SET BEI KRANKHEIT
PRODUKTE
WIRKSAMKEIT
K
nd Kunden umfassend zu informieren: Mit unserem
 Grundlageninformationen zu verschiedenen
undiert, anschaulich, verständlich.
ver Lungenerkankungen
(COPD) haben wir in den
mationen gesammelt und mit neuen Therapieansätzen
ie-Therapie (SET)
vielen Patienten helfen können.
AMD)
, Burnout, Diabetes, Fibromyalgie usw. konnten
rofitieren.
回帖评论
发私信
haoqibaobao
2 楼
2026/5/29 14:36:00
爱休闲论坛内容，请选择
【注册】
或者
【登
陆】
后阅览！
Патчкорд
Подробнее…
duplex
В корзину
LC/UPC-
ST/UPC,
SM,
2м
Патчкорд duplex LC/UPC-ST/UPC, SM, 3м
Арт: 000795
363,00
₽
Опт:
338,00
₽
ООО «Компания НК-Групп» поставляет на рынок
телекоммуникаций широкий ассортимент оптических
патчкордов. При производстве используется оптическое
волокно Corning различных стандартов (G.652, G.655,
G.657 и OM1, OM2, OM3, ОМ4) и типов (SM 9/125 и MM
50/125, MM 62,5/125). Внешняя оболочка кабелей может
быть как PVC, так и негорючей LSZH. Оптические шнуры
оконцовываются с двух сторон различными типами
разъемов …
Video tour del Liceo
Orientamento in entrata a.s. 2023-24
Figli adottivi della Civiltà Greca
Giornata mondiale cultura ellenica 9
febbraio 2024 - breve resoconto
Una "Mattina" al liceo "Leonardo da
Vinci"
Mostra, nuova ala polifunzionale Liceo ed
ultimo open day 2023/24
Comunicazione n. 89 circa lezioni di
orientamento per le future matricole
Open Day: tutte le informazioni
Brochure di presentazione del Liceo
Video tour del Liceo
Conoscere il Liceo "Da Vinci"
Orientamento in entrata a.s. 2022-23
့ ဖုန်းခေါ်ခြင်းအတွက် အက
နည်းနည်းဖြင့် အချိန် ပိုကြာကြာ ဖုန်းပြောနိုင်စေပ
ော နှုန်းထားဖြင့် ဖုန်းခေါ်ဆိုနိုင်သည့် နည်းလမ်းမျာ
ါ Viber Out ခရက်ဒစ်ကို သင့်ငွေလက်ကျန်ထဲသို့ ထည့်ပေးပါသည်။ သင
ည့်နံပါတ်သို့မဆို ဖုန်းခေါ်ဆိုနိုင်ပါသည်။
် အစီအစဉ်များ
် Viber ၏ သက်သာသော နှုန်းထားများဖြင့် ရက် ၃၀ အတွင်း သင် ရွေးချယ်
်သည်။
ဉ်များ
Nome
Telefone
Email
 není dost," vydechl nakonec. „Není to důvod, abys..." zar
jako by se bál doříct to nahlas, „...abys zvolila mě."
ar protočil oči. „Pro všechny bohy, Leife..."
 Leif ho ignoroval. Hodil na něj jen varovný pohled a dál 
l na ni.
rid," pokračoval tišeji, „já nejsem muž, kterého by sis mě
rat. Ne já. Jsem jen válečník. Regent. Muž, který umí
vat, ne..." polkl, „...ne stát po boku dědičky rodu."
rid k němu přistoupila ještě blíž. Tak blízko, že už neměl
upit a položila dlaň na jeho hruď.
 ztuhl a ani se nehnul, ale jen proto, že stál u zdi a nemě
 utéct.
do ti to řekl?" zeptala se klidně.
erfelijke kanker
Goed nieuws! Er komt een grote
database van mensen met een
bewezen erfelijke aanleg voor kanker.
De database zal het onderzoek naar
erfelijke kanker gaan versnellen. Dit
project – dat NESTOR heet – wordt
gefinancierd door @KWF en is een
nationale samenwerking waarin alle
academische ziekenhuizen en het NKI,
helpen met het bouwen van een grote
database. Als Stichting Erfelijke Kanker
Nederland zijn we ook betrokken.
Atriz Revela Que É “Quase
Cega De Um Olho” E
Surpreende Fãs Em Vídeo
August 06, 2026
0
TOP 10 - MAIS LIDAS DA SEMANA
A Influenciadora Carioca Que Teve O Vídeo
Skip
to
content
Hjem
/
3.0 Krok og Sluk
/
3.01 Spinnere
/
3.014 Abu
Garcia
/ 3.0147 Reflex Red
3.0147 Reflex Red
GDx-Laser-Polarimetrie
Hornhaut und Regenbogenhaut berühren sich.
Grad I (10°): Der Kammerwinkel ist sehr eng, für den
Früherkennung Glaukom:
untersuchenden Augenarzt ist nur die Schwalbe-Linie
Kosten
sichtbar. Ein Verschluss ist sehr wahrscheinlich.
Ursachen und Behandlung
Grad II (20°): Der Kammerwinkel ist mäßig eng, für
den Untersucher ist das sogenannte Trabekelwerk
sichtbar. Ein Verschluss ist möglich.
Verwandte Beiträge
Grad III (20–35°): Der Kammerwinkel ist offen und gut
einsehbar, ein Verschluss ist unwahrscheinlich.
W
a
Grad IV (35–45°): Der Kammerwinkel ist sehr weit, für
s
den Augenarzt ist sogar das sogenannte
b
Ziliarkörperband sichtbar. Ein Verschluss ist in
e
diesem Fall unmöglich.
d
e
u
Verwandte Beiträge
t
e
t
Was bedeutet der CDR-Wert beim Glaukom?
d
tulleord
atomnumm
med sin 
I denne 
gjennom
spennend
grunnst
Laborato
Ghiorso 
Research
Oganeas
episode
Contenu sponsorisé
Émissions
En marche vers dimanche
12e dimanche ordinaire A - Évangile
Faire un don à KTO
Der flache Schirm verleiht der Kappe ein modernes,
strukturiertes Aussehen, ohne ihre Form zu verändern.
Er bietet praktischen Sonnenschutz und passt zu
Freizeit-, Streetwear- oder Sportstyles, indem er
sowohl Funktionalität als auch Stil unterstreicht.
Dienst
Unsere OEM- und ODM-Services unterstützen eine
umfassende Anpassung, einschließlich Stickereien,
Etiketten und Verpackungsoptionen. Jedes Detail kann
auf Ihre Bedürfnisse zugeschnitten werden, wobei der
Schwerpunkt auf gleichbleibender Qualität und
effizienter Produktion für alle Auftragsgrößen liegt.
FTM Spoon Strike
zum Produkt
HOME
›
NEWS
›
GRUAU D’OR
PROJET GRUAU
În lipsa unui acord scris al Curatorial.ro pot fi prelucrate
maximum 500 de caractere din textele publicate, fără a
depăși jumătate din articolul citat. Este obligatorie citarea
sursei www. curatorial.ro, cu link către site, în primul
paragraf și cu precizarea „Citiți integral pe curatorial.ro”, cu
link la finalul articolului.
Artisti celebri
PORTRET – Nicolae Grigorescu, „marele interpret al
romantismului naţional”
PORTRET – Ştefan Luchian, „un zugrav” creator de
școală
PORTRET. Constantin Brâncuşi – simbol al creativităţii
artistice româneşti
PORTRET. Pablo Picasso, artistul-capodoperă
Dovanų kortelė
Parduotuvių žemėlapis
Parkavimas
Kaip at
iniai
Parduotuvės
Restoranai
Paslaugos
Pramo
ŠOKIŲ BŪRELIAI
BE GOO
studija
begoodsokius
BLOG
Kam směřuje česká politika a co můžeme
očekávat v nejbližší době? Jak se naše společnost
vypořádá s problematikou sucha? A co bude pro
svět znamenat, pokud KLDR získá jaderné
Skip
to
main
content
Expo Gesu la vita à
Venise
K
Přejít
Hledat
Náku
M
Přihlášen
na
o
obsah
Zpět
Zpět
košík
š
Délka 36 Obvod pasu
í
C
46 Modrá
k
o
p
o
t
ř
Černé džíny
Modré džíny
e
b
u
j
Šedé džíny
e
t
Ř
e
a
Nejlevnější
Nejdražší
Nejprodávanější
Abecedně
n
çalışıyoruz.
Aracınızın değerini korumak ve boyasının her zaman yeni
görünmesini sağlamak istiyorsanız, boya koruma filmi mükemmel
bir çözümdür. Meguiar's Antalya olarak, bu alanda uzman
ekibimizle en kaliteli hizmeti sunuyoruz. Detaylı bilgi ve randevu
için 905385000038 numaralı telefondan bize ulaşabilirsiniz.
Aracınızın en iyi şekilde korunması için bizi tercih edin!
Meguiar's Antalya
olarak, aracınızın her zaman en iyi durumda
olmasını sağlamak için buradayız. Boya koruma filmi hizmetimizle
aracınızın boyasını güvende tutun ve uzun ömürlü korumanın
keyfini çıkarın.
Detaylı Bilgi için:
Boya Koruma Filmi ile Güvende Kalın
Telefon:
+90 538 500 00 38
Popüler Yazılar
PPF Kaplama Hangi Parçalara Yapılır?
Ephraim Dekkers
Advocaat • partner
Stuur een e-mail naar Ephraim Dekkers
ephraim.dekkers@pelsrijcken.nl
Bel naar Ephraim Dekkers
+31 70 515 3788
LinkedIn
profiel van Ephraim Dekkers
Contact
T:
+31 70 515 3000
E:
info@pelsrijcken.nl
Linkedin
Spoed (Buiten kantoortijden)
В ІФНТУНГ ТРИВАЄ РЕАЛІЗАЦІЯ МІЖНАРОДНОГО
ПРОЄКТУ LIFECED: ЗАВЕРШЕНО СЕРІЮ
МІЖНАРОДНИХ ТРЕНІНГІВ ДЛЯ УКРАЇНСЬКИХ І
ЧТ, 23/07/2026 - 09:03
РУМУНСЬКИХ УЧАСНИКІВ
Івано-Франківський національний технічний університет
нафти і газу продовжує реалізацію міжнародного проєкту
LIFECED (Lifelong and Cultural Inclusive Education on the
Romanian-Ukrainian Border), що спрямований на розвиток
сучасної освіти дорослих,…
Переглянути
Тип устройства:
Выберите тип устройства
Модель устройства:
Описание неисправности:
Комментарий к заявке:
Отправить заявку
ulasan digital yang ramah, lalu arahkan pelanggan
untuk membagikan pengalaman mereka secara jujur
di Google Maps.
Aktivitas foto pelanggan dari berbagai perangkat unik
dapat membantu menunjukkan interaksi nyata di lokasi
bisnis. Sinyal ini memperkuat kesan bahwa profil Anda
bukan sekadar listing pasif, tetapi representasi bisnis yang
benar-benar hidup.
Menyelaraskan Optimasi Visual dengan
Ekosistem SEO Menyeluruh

_TASK TO COMPLETE_
Count the lines in the records above that contain the string "abys", and state only the resulting number.

_TASK RESULT_
2